Me dijo que era un guardapasta y se acercó la ginebra.

—Yo no quiero más, gracias —le dije mirando el reloj—. Casi son las cinco de la madrugada y voy a tener mucho trabajo.

Ella decidió que debía volver a tener hambre. Me di cuenta que yo también. Estuvimos media hora, o más, en la cocina preparando tostadas, jamón y café sin necesidad de hornillo. Tardamos un buen rato en tragarlo todo y fumar unos cigarrillos al tiempo que bebíamos más café. Cuando me dispuse a irme, eran las seis pasadas.

Ya en el hotel, me di un baño frío. Me animó mucho, que falta me hacía. A mis cuarenta años podía sustituir el sueño por ginebra, pero no siempre.

Me vestí, tomé asiento y escribí un documento:

«Antes de morir, Tim Noonan me dijo que le mató Max Thaler. Bob MacSwain lo oyó. Le entregué a MacSwain doscientos dólares y una sortija con un brillante valorada en mil dólares para que no dijera nada y poder fingir un suicidio.»

Bajé con el papel en el bolsillo, desayuné de nuevo, café sobre todo, y me fui al Hospital Municipal.

Las visitas eran por la tarde, pero al enseñar mi credencial de la Continental, y declarar que mi retraso podría significar miles de muertes, o una cosa así, conseguí ver a Myrtle Jenninson.

Estaba sola en una sala de la tercera planta.
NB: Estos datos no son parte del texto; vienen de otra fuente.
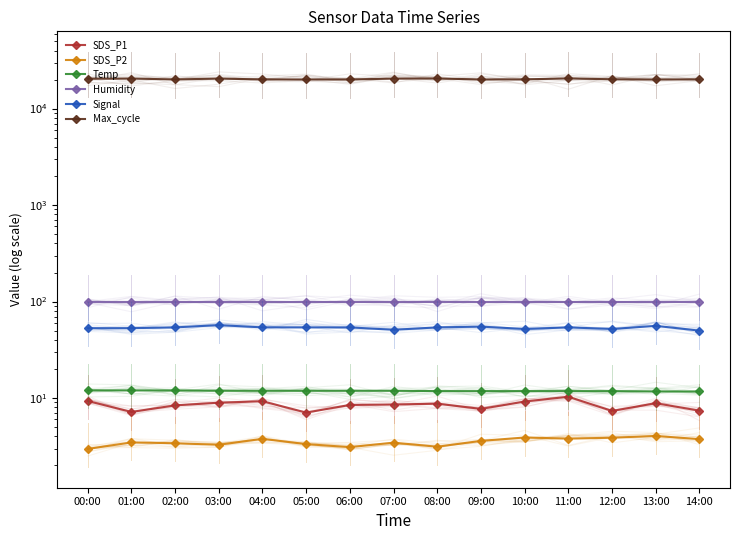

What is the difference between the highest and lowest values at 00:00?

20383.0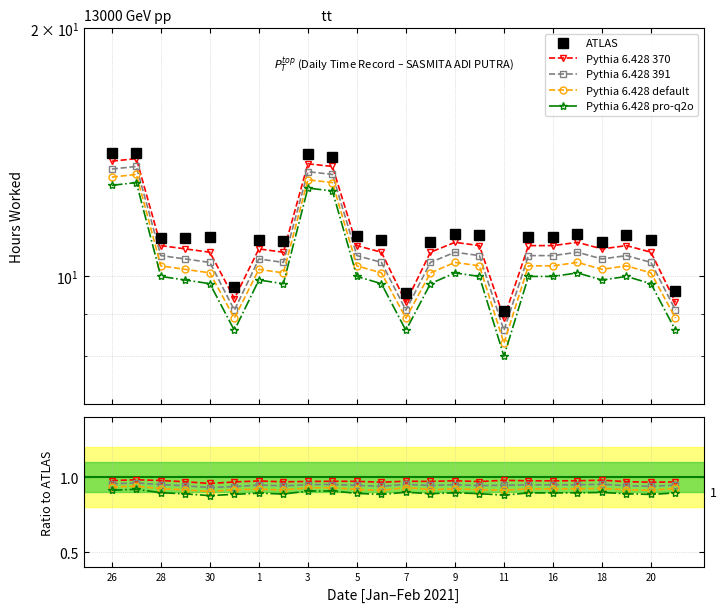

The Pythia 6.428 pro-q2o series shows 0.9 at 1. True or false?

True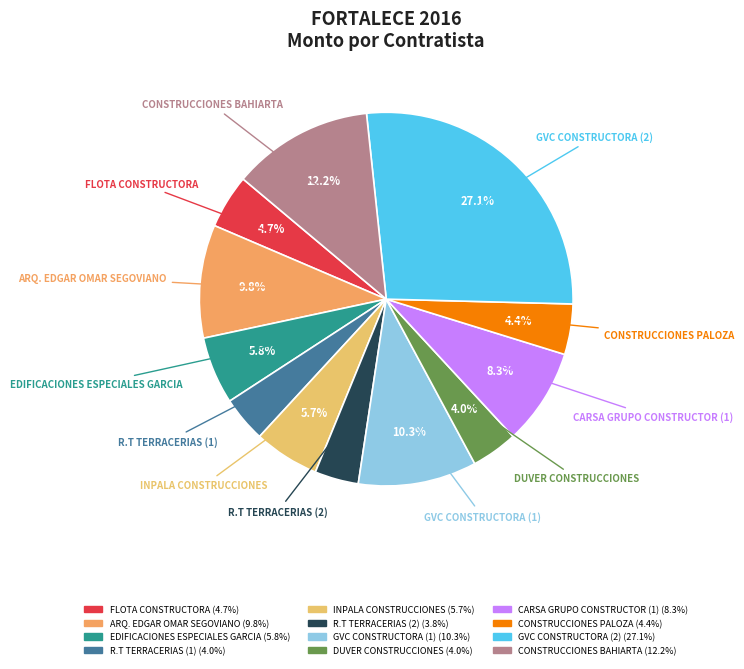

Combined, do INPALA CONSTRUCCIONES and R.T TERRACERIAS (2) account for over 50%?

No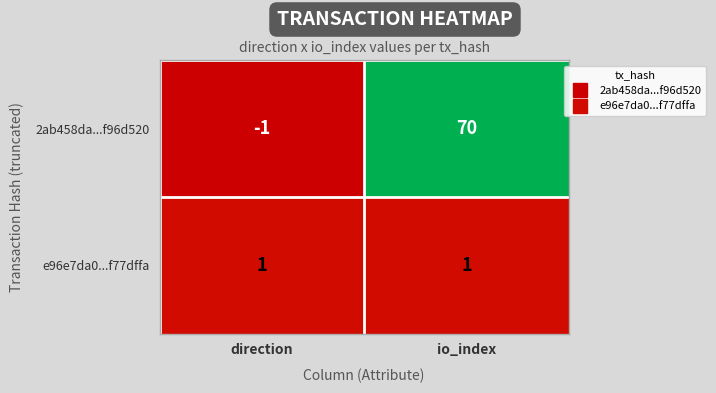

What is the difference between the 2ab458da...f96d520 values at direction and io_index?

71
Había cuatro camas más, vacías. Su edad podía ir de los veinticinco a los cincuenta y cinco años. Su cara era una máscara rígida y manchada. La flanqueaban dos trenzas rubias sin vida, echadas sobre la almohada.

Esperé que se fuera la enfermera que me había traído. Le extendí el documento a la enferma y le dije:

—¿Quiere firmar esto, miss Jenninson?

Me miró con ojos sin brillo, oscurecidos por las masas de carne que los rodeaban, y luego bajó la vista al documento. Finalmente sacó una mano gruesa y deforme de debajo de la cama para asirlo.

Fingió necesitar cinco minutos para leer las cuarenta y nueve palabras que yo había escrito. Dejó el escrito sobre la colcha y preguntó:

—¿Cómo lo sabe? — Su voz era metálica y nerviosa.

—Me mandó Dinah Brand para que la viera.

Esto motivó una pregunta inquieta:

—¿Sigue con Max?

—Si no me equivoco, no —mentí—. Me imagino que quiere tener esto por si algún día vale para algo.

—Y también para que la raje, por ingenua. Déjeme un lápiz.

Le extendí mi pluma estilográfica y puse mi cuaderno de notas debajo del documento para facilitarle hacer el garabato de su firma y lo sostuve en las manos hasta que ella acabó.

Cuando yo balanceaba la hoja al aire para secarla, me dijo:

—Si Dinah quiere esto, allá ella. ¿Qué me importan ya los demás? Yo he acabado. Que se pudran todos. — Se rió con sarcasmo y, de pronto, sacudió las sábanas hasta las rodillas para enseñarme un horroroso cuerpo hinchado debajo de un vulgar camisón blanco—: ¿Le agrado? Ya lo ve; estoy totalmente acabada.

La tapé de nuevo y le dije:

—Gracias por la firma, miss Jenninson.

—De nada. A mí me da igual. Pero —añadió con voz temblorosa— es muy doloroso verse morir tan fea.